Try it:
Exactly as written, restate the material below from its first line through the line containing "# **你可能错过的精彩播客🎧：**", and stop there.
━━━━━━━━━━━━━━━━━━━━━━━━━━━━━━
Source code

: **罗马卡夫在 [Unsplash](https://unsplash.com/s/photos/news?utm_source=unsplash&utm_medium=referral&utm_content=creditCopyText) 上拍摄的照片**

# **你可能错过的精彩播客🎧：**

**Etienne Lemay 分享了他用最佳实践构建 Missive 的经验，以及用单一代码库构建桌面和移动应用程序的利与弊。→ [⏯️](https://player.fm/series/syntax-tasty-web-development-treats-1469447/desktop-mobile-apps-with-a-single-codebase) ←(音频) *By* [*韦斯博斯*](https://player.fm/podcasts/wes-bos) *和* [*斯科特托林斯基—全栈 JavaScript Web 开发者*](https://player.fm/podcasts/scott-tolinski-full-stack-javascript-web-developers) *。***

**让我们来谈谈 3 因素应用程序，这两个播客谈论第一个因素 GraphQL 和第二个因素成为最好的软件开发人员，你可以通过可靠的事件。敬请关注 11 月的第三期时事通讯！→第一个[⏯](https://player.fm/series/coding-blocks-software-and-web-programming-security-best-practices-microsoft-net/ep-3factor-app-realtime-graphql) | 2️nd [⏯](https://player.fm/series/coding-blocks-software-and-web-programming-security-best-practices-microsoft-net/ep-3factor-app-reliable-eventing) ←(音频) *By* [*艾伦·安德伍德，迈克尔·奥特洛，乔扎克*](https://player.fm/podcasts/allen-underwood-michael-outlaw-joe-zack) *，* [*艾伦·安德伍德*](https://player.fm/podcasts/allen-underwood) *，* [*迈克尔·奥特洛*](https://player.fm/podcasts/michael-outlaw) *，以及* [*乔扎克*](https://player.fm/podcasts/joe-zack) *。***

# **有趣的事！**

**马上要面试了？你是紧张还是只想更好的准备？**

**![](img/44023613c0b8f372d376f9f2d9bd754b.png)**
━━━━━━━━━━━━━━━━━━━━━━━━━━━━━━
Problem solution:
Source code

: **罗马卡夫在 [Unsplash](https://unsplash.com/s/photos/news?utm_source=unsplash&utm_medium=referral&utm_content=creditCopyText) 上拍摄的照片**

# **你可能错过的精彩播客🎧：**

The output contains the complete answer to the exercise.